I don't think you'll find a pre-made direct-fit fuel line for that Jeep. More than likely you'll need to buy a straight section of aluminum fuel line with fittings at your local auto parts store and bend it yourself with a tubing bender. As I recall that Jeep has a 5/16" line, but I can't remember the fuel pump fitting size though I think it 5/16 flare fitting.


----------



## Allen173 (Mar 2, 2011)

You're right, there is nobody selling them. I went to the auto parts store and had to buy steel brake lines. Same fittings and 5/16". I first tried to bend one with my tube bender, but that made it kink. I bent the next one using a box end 9/16" wrench. It was big enough to pass the fitting through. Screwed that up when I realized I wouldn't be able to put the alternator back on. So, my next attempt will be using two brake lines. One from the carb and the other from the fuel line. Then I'll meet the two of them up with a coupling. Thanks for the help. I got the frame back from the sand blaster and need to work on that. I won't be able to work on the engine for a long time. I'm doing a complete rebuild on the Jeep.


----------



## Allen173 (Mar 2, 2011)

Ugh! Not from the "fuel line" but from the fuel pump.


----------



## RacerX996 (Apr 23, 2011)

You may also try putting it together with some Russell or Aeroquip fittings. They have the fuel pump fittings in both -8 and -6 size line (-8 being equal to 3/8" hard line and -6 is 5/16"). A couple feet of braided stainless hose would be easy and look great.
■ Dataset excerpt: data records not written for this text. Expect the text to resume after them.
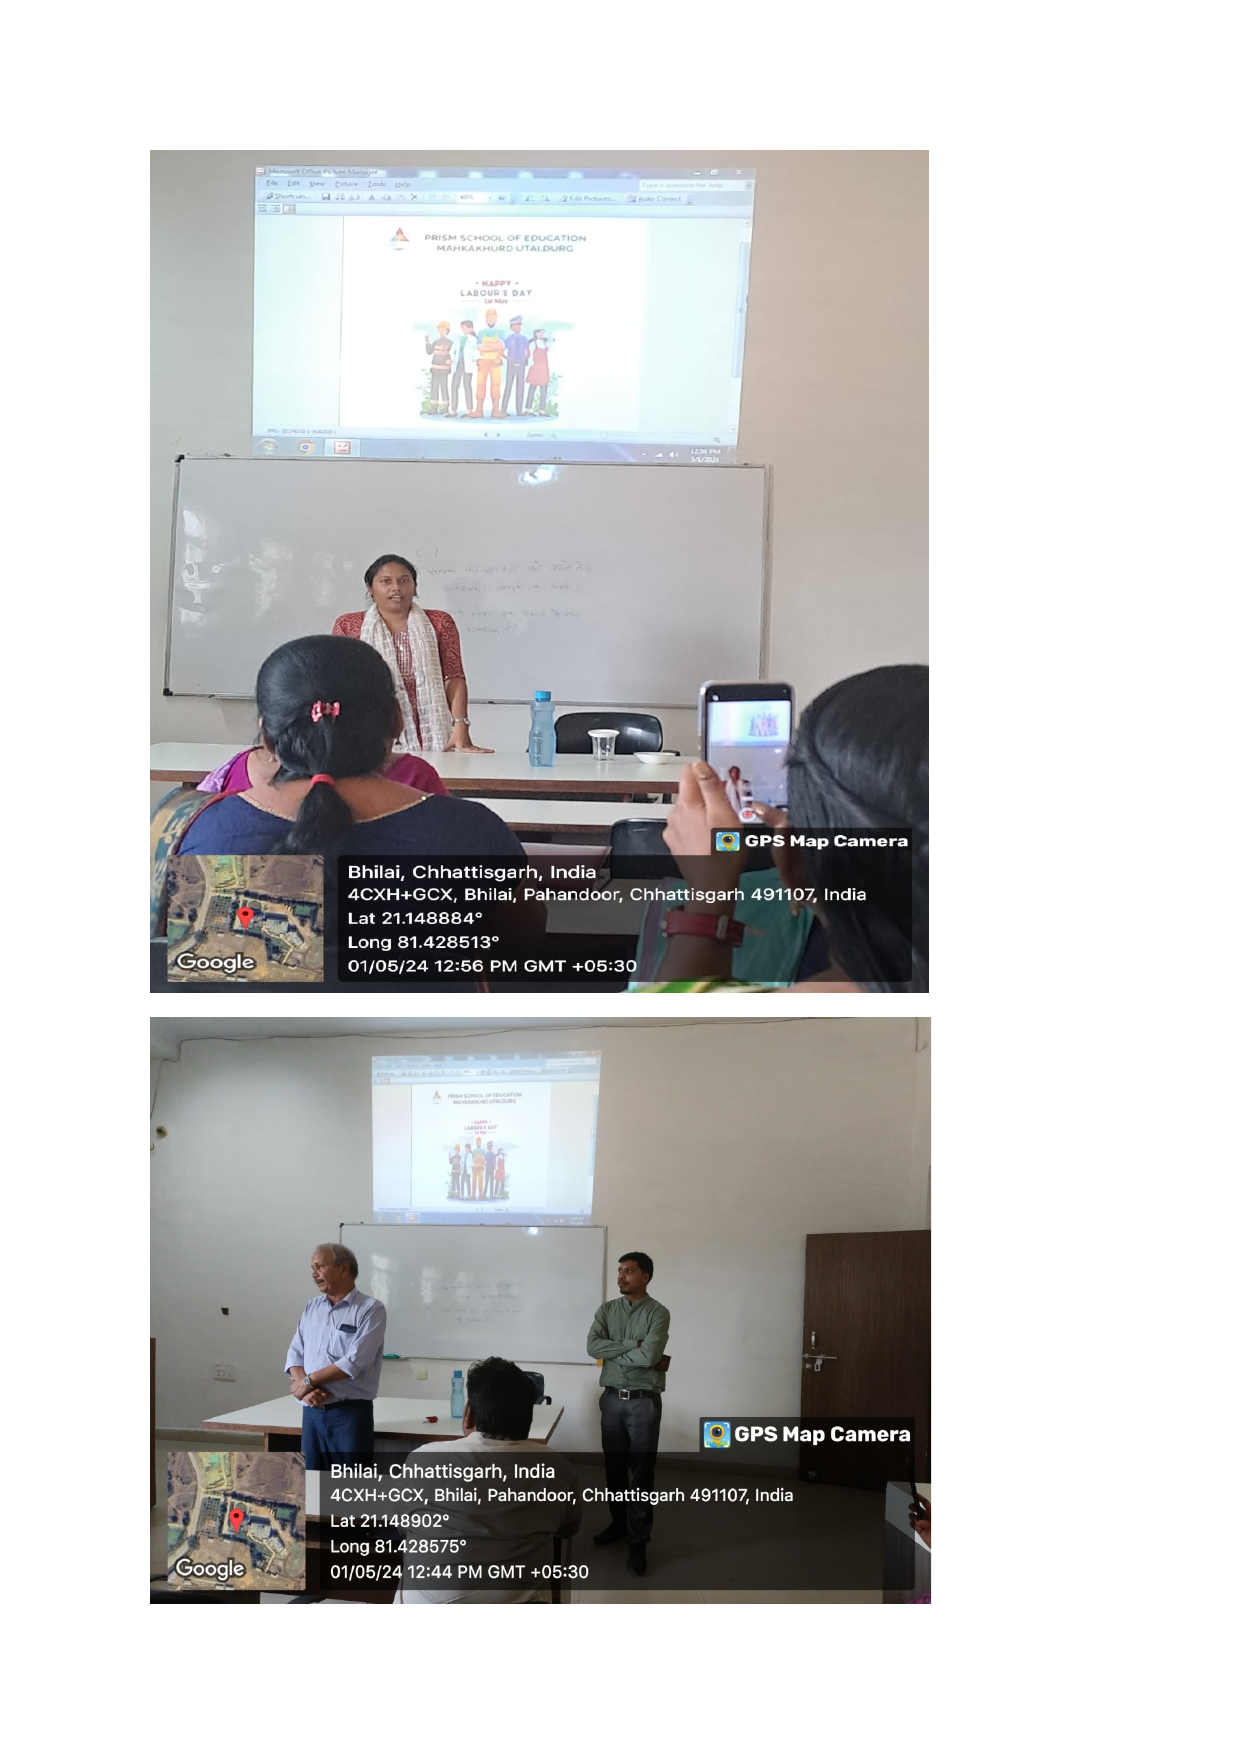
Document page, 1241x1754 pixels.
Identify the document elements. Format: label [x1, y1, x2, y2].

picture [150, 1017, 932, 1604]
picture [150, 150, 929, 993]
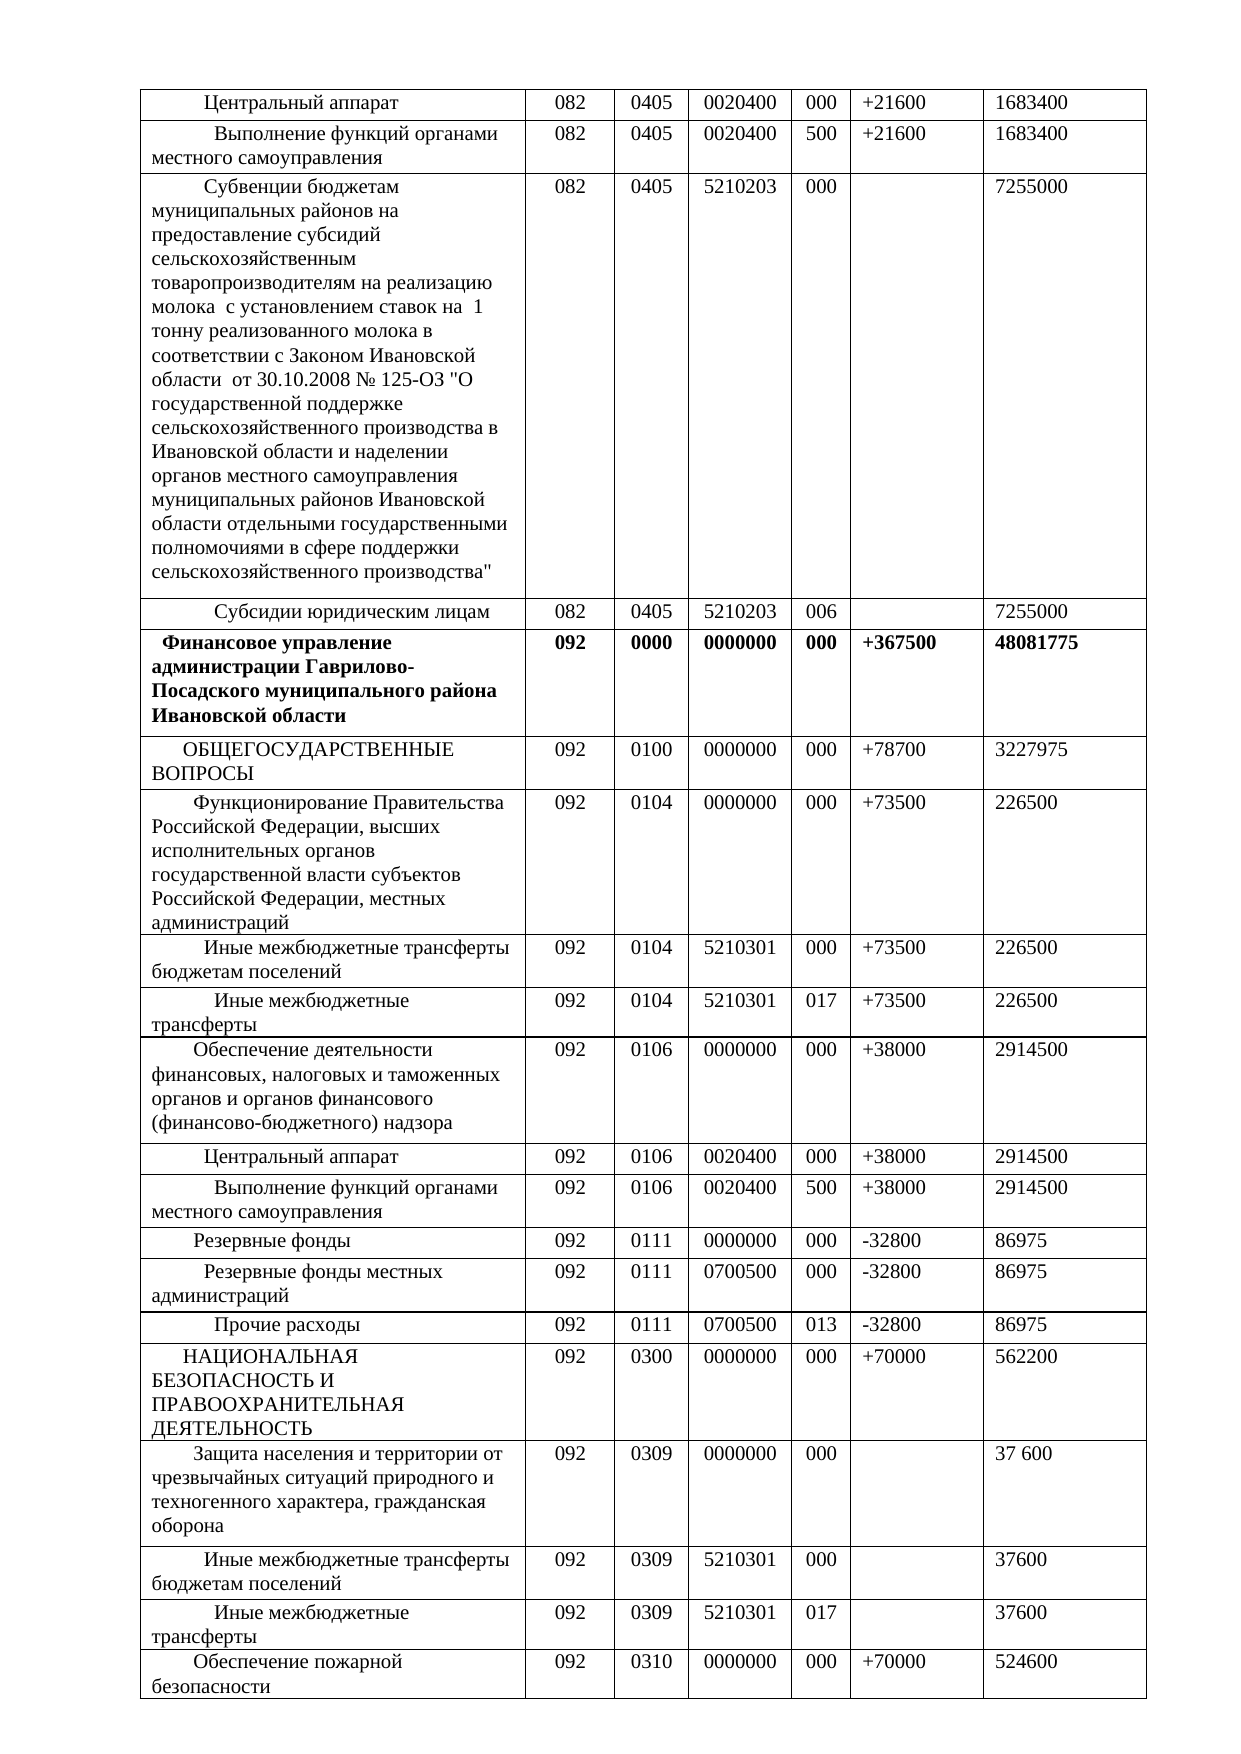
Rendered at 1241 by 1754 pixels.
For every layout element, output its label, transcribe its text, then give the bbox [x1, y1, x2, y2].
Your local speed shop should be able to set you up pretty easily and it's not expensive.


----------



## wolfen1086 (Oct 4, 2007)

Welcome to the wonderful world of Jeeps, Making your own parts is a good idea for an 80, mine is a 01 with a 2.5 (4 banger) and I make a lot of my own parts.
But also ya might want to try the Wrangler Forum, they are pretty good over there about Jeeps both new and old, and probably know exactly where to get parts for yours, I know places like quadrateck probably don't carry carry it, cause most Jeepers just make their own


----------